普通の Transformer は 長い文章の前半をすぐ忘れてしまう という問題があります。

💡 解決策 → Memory Augmented Transformers

RMT(Residual Memory Transformer)

単語の行列に 「メモリ行列」 を追加して、

( \begin{bmatrix} 0.5 & 0.3 & 0.8 \ 0.2 & 0.7 & 0.1 \ 0.9 & 0.4 & 0.6 \ 0.6 & 0.2 & 0.5 \end{bmatrix} )

のように「重要な情報を蓄積する」ことで、長い文章を保持します。


(4) 分散処理で効率化(FSDP & MoE)

LLM は巨大な計算が必要なので、 複数のコンピュータ(GPU)で分担する 必要があります。

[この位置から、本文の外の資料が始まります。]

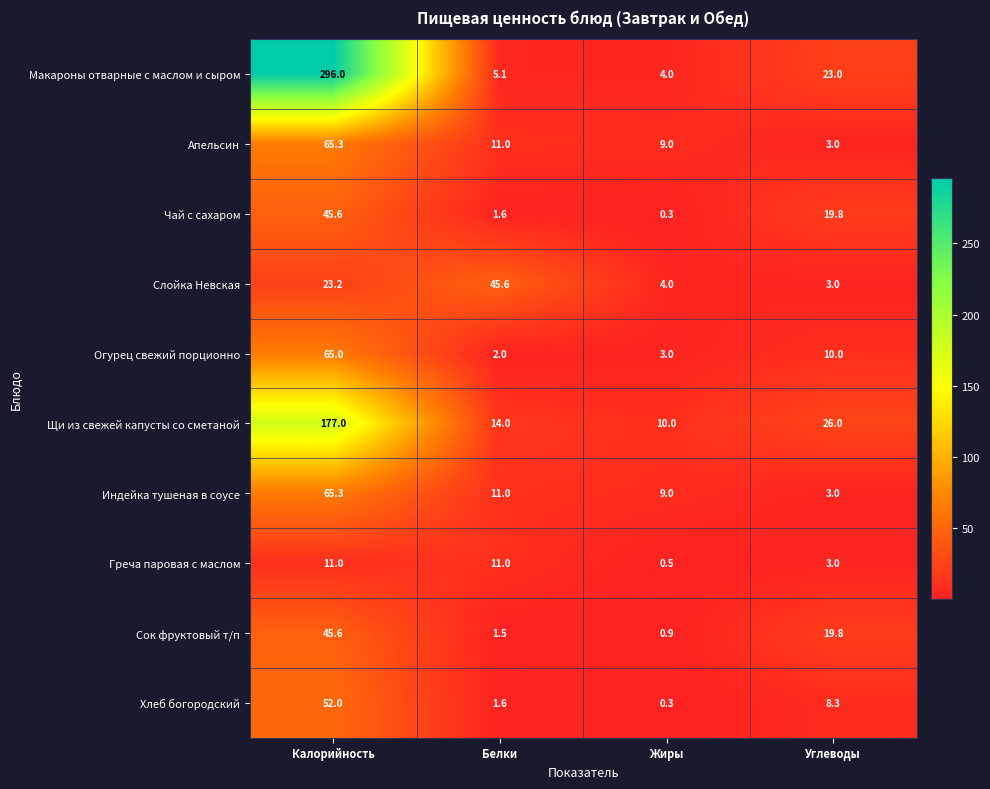

Rank the categories by Щи из свежей капусты со сметаной value from lowest to highest.

Жиры, Белки, Углеводы, Калорийность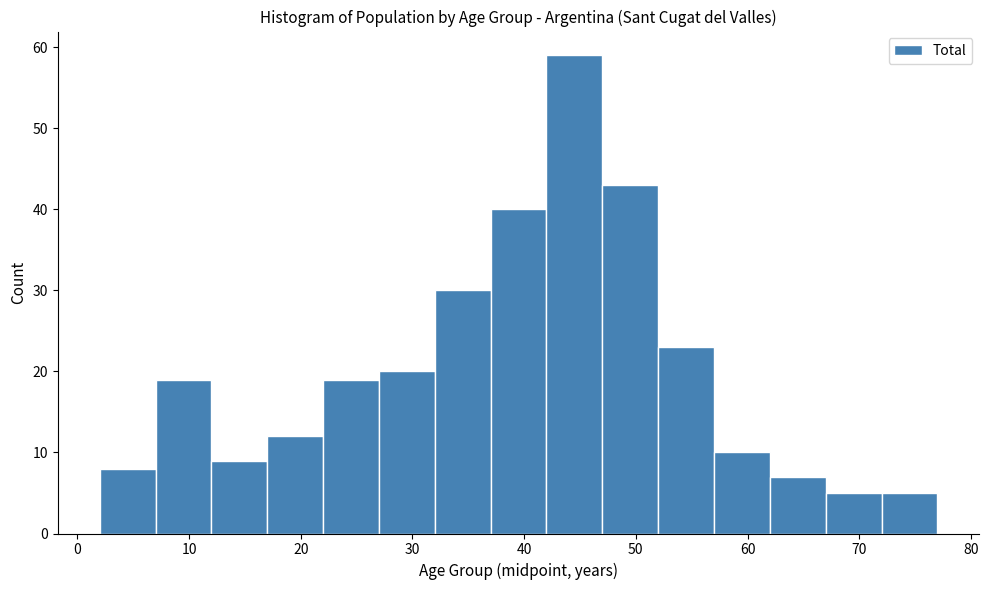

Reading left to right, transcribe this chart: for each bar, give the range it covers on the x-axis and its height. The values are not printed on the chart, so give them approximately, as read against the axis.

2 to 7: 8
7 to 12: 19
12 to 17: 9
17 to 22: 12
22 to 27: 19
27 to 32: 20
32 to 37: 30
37 to 42: 40
42 to 47: 59
47 to 52: 43
52 to 57: 23
57 to 62: 10
62 to 67: 7
67 to 72: 5
72 to 77: 5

FSDP(Fully Sharded Data Parallel)

行列を 複数の GPU に分割して並列処理 します。

例えば、

GPU1 → ( \begin{bmatrix} 0.5 & 0.3 \end{bmatrix} )
GPU2 → ( \begin{bmatrix} 0.8 & 0.2 \end{bmatrix} )

のように分けて計算します。

MoE(Mixture of Experts)

行列の一部だけ計算することで、不要な処理を減らします。

例えば、

全体の行列 →   [A, B, C, D, E]
使う部分だけ → [A, C, E]

のように、必要な部分だけ処理して計算量を減らします。


まとめ

行列の計算を工夫することで、LLM は長い文章を処理できる!

位置情報を考慮する(RoPE, ALiBi)
計算を効率化する(Sparse Attention, FlashAttention)
記憶を持たせる(RMT, Attention Sink Token)
計算リソースを最適化(FSDP, MoE)

行列の視点から見ると、Transformer の進化が 「いかに計算量を減らしながら、長い文章を覚えるか」 に集中していることが分かります!